------ Exercise data ------
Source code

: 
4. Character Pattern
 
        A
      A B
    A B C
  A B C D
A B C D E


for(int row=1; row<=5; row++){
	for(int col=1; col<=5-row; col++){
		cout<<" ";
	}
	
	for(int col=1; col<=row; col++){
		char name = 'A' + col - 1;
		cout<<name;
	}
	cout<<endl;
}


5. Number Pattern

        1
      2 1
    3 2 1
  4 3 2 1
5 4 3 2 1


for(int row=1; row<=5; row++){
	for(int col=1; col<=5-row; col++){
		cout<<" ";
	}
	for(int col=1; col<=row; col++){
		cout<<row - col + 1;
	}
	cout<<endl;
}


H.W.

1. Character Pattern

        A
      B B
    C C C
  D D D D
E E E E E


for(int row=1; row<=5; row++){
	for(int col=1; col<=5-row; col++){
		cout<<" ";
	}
------
• _Written task_
From the rows above, pick out and copy every line that contains the string "Character". Letter case matters.

• _Answer section_
4. Character Pattern
1. Character Pattern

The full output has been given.